#### Document text ####
# Indoor decorating 2017 has begun!



## J-Man (Feb 1, 2011)

My wife has already started our indoor decorating. We usually start around the middle of August but she had the urge a bit early this year. We start having guests over right after Labor Day. This is our antler chandelier decked out for the season.


----------



## lizzyborden (Sep 17, 2009)

Looks awesome!

I have two shelves in the living room and a curio cabinet in the dining room that I've left decorated for the past two years. If I don't get around to dusting them for a few weeks, it just adds to the atmosphere.


----------



## Pumpkins365 (Jul 30, 2017)

Went up two weeks ago!


----------



## ardeleon091 (Aug 22, 2016)

We started but small when we got back from our vacations two weeks ago. All the shelves we're newly installed. It's a mix of new and old mostly from At Home. The shelf with the luminary and the two characters is from Bath and Body Works. My favorite piece is the jacket hanging on the wall it's an American Horror Story Coven jacket I purchased for my wife. Still have more to do and buy.





































Sent from my XT1650 using Tapatalk


----------



## Forhekset (Oct 23, 2014)

Where'd you get those floating shelves, ardeleon? I've been looking for something similar.


----------



## ardeleon091 (Aug 22, 2016)

Forhekset said:


> Where'd you get those floating shelves, ardeleon? I've been looking for something similar.


Purchased them at Lowe's. They have three different finishes black, white, and one they call natural wood. They aren't of the highest quality and some have come damaged or the mounting brackets crooked. Never had any trouble exchanging them. Have those new ones and two as well in my computer room. They've held up well so far. 

Sent from my XT1650 using Tapatalk


----------



## JoyfulCrow (Aug 31, 2015)

The Coven jacket is so cool, and I love the candle holders in the first picture! Also, I see someone else watches Shadowhunters...


----------



## ardeleon091 (Aug 22, 2016)

JoyfulCrow said:


> The Coven jacket is so cool, and I love the candle holders in the first picture! Also, I see someone else watches Shadowhunters...


Thank you! Sadly where we live it's to heavy of a coat for our sorry excuse of a winter. Those candle holders were just purchased last weekend from At Home. Iirc they came in orange and purple as well.
####
- _Activity 1_:
Please copy the passage from the decorating thread word for word, starting at "## J-Man (Feb" and ending at "for the season.".
- _Activity 2_:
Reproduce every one of the entries below line for line, omitting the pictures.
#### Given material ####
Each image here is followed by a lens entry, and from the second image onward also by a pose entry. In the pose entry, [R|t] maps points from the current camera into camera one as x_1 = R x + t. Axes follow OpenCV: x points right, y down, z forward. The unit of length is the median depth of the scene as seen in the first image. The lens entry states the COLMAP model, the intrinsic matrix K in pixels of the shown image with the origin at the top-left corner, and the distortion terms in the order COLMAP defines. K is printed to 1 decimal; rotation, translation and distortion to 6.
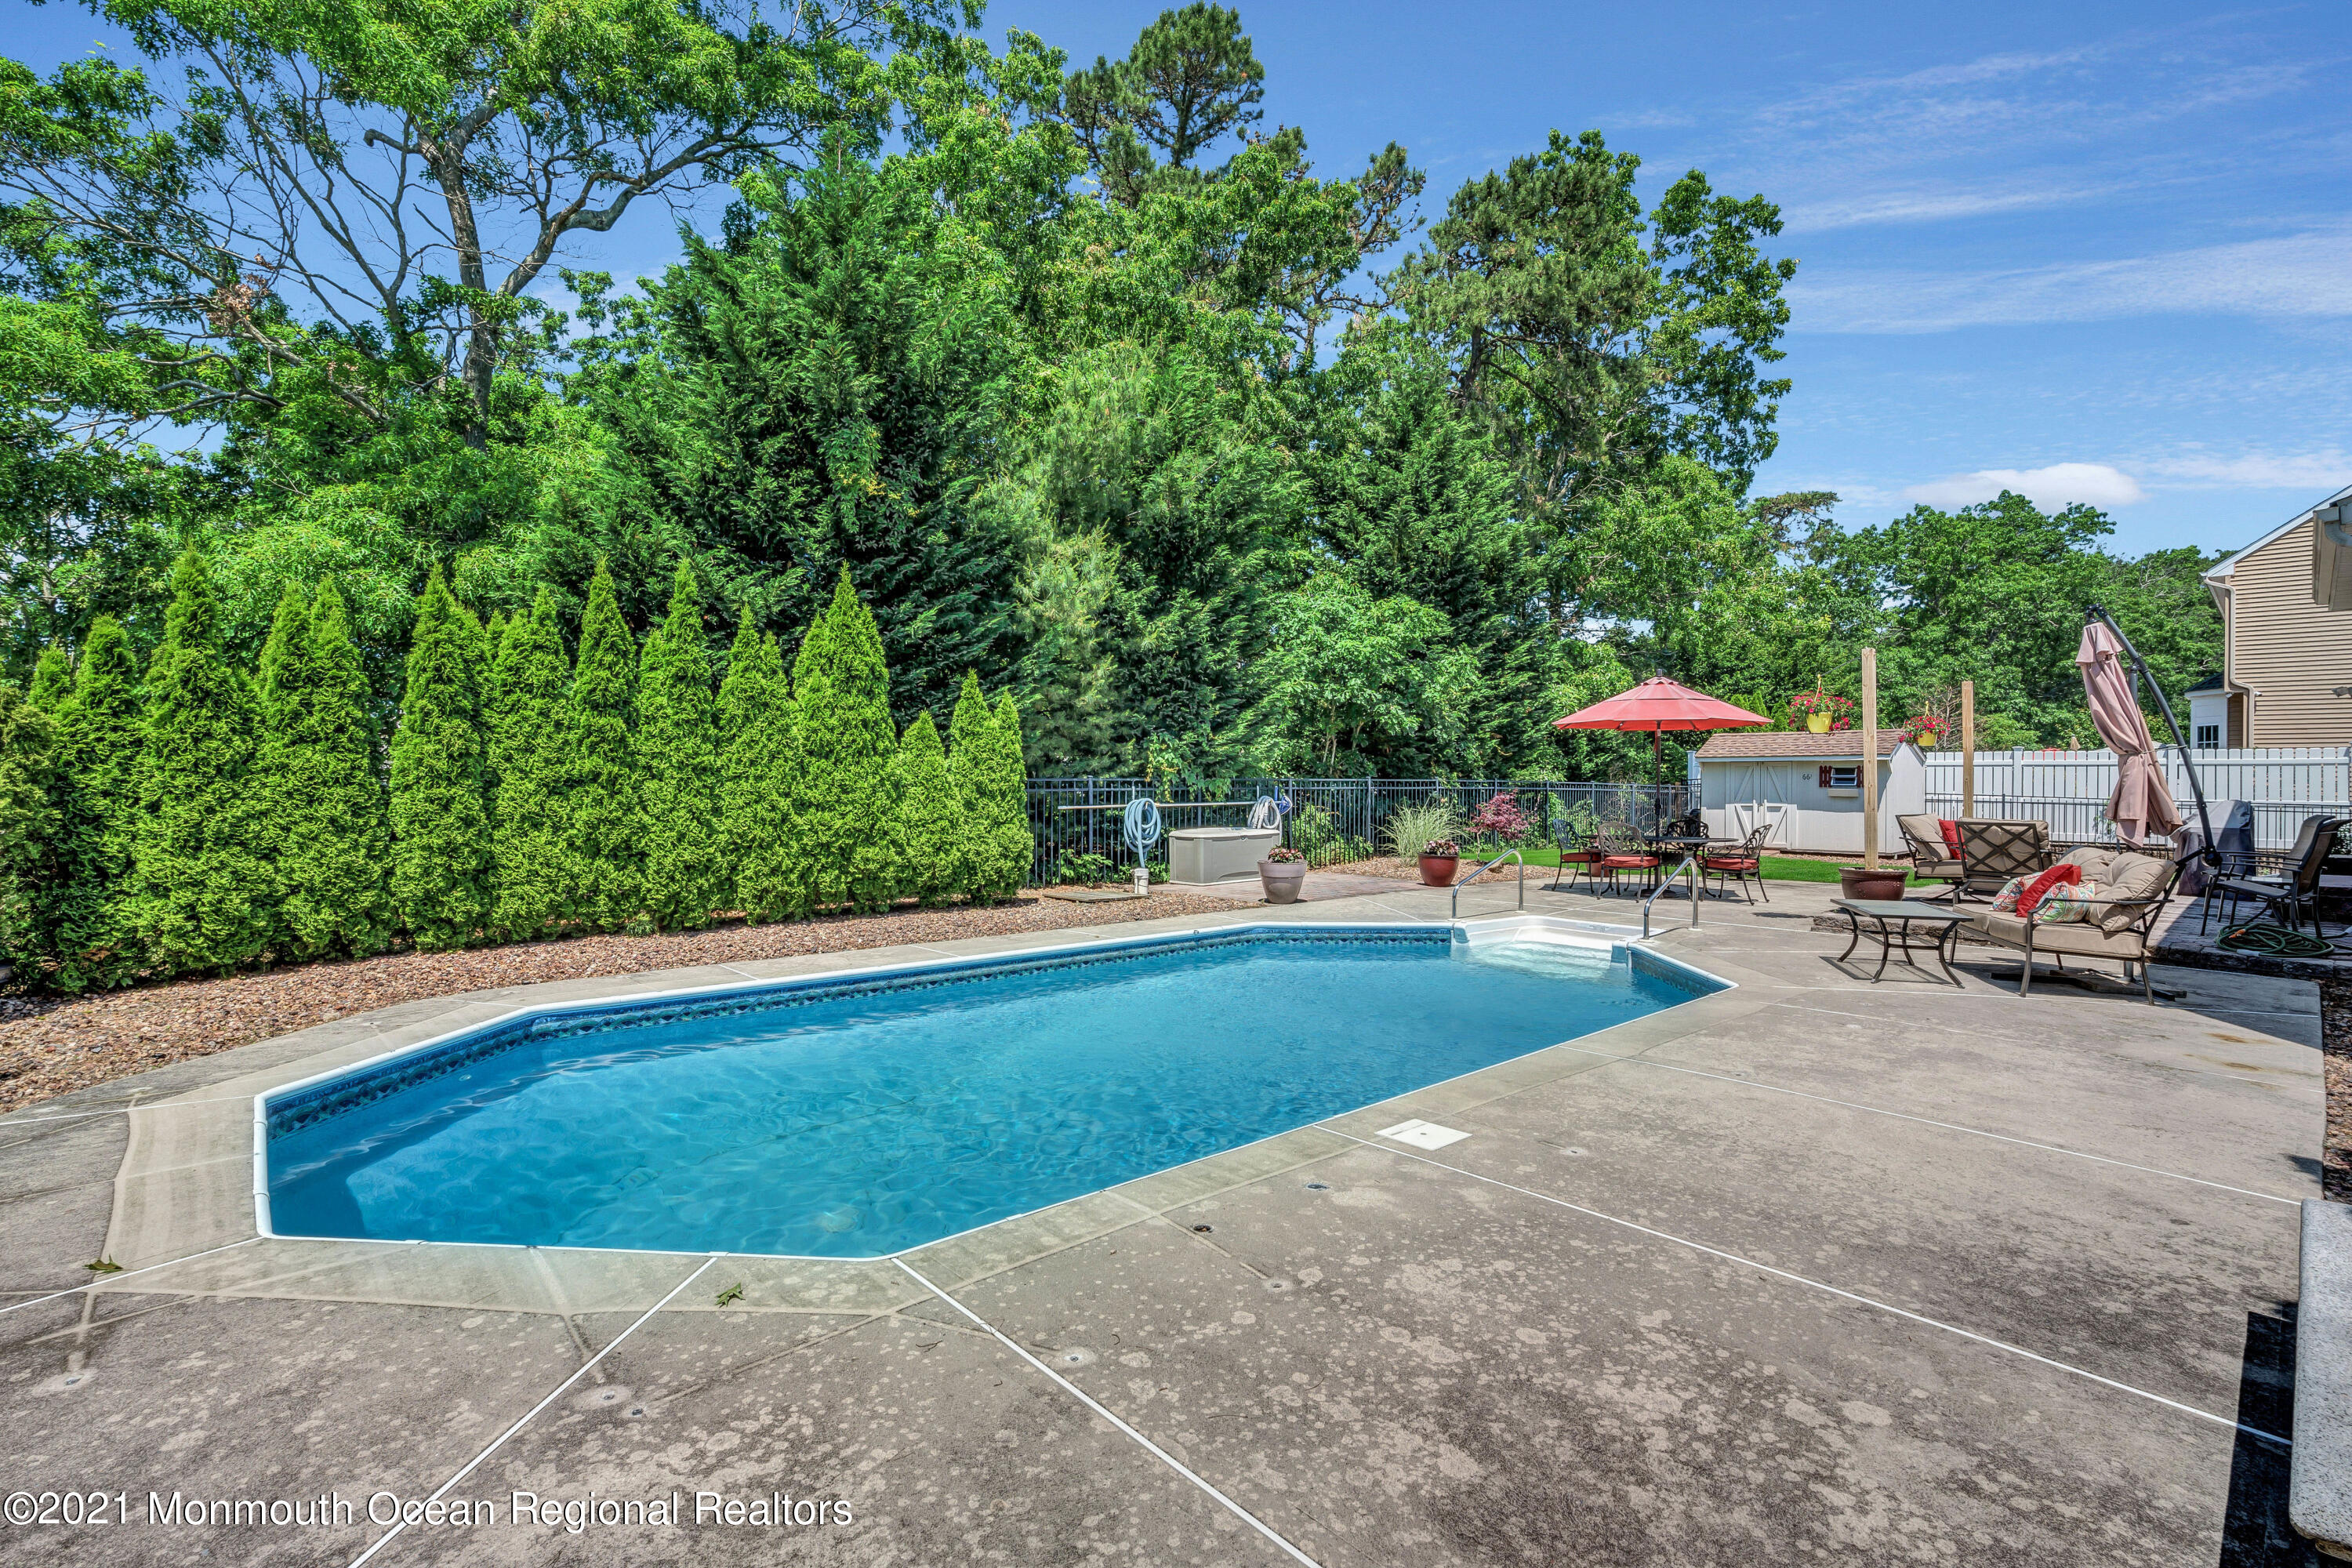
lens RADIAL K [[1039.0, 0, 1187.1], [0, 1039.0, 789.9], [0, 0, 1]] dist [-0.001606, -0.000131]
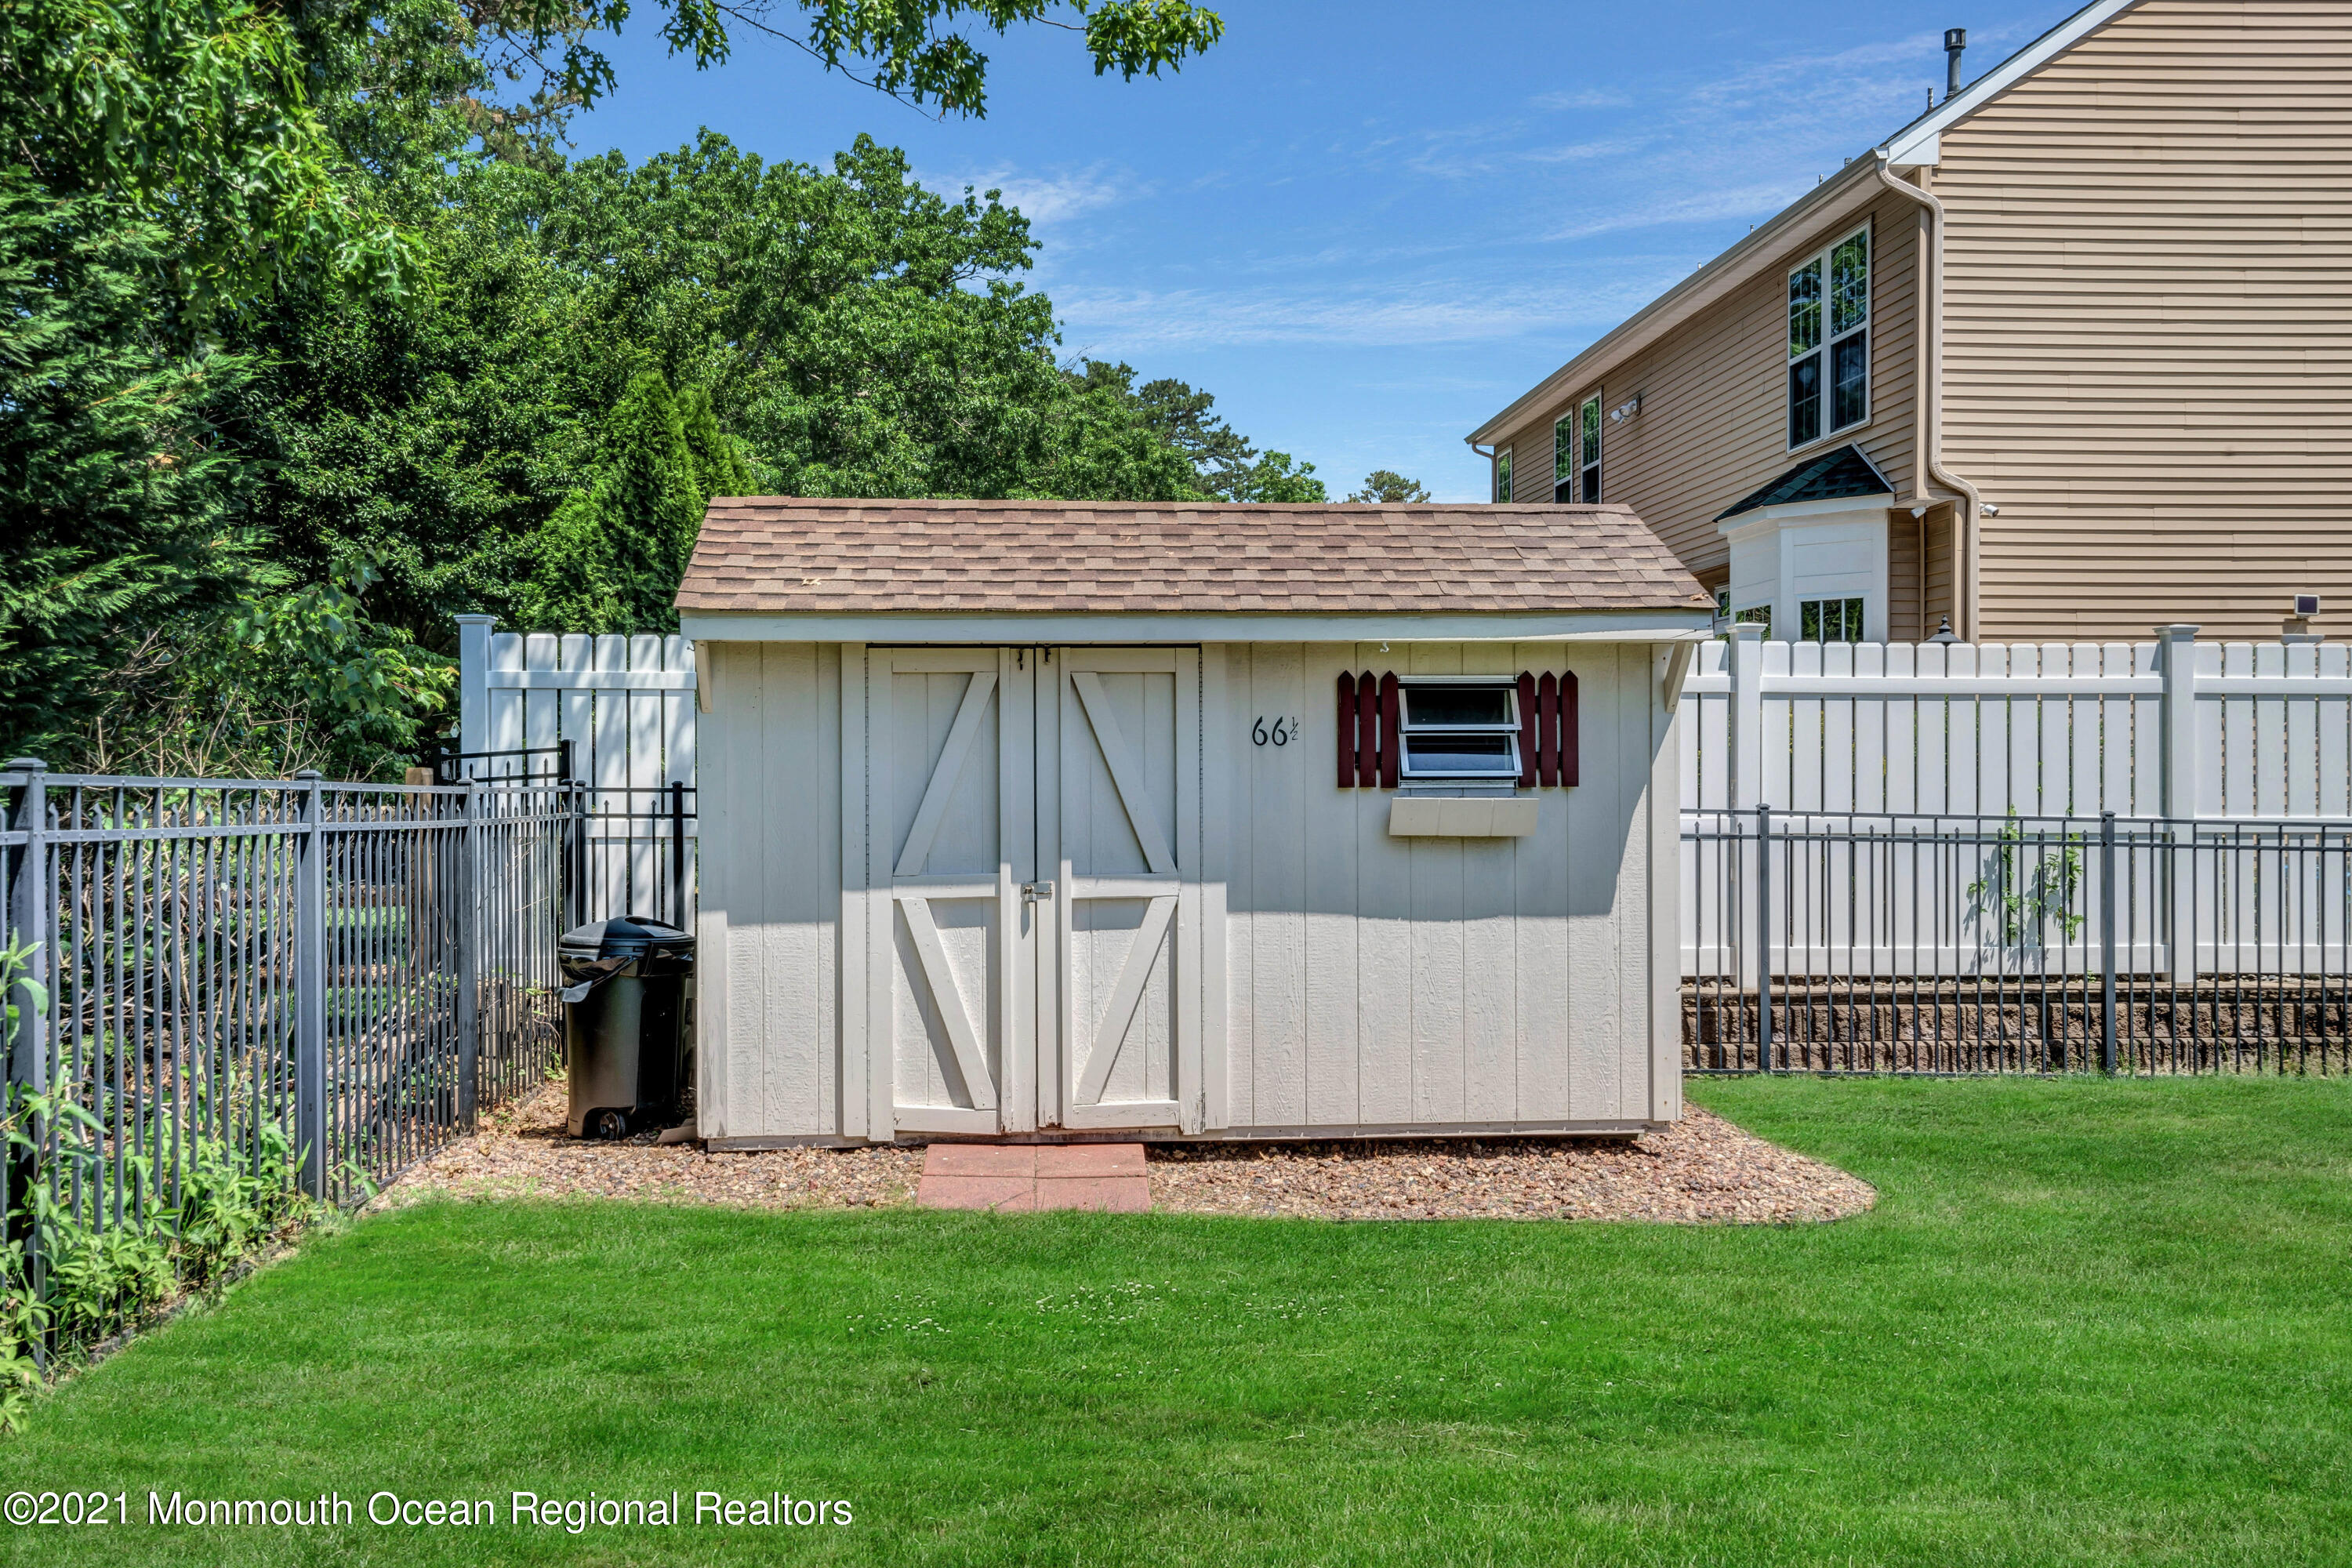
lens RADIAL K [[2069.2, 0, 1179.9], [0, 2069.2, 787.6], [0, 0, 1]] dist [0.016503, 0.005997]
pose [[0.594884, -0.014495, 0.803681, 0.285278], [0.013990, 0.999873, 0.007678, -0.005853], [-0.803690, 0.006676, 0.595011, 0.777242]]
####
- _Written solution 1_:
## J-Man (Feb 1, 2011)

My wife has already started our indoor decorating. We usually start around the middle of August but she had the urge a bit early this year. We start having guests over right after Labor Day. This is our antler chandelier decked out for the season.

- _Written solution 2_:
Each image here is followed by a lens entry, and from the second image onward also by a pose entry. In the pose entry, [R|t] maps points from the current camera into camera one as x_1 = R x + t. Axes follow OpenCV: x points right, y down, z forward. The unit of length is the median depth of the scene as seen in the first image. The lens entry states the COLMAP model, the intrinsic matrix K in pixels of the shown image with the origin at the top-left corner, and the distortion terms in the order COLMAP defines. K is printed to 1 decimal; rotation, translation and distortion to 6.
lens RADIAL K [[1039.0, 0, 1187.1], [0, 1039.0, 789.9], [0, 0, 1]] dist [-0.001606, -0.000131]
lens RADIAL K [[2069.2, 0, 1179.9], [0, 2069.2, 787.6], [0, 0, 1]] dist [0.016503, 0.005997]
pose [[0.594884, -0.014495, 0.803681, 0.285278], [0.013990, 0.999873, 0.007678, -0.005853], [-0.803690, 0.006676, 0.595011, 0.777242]]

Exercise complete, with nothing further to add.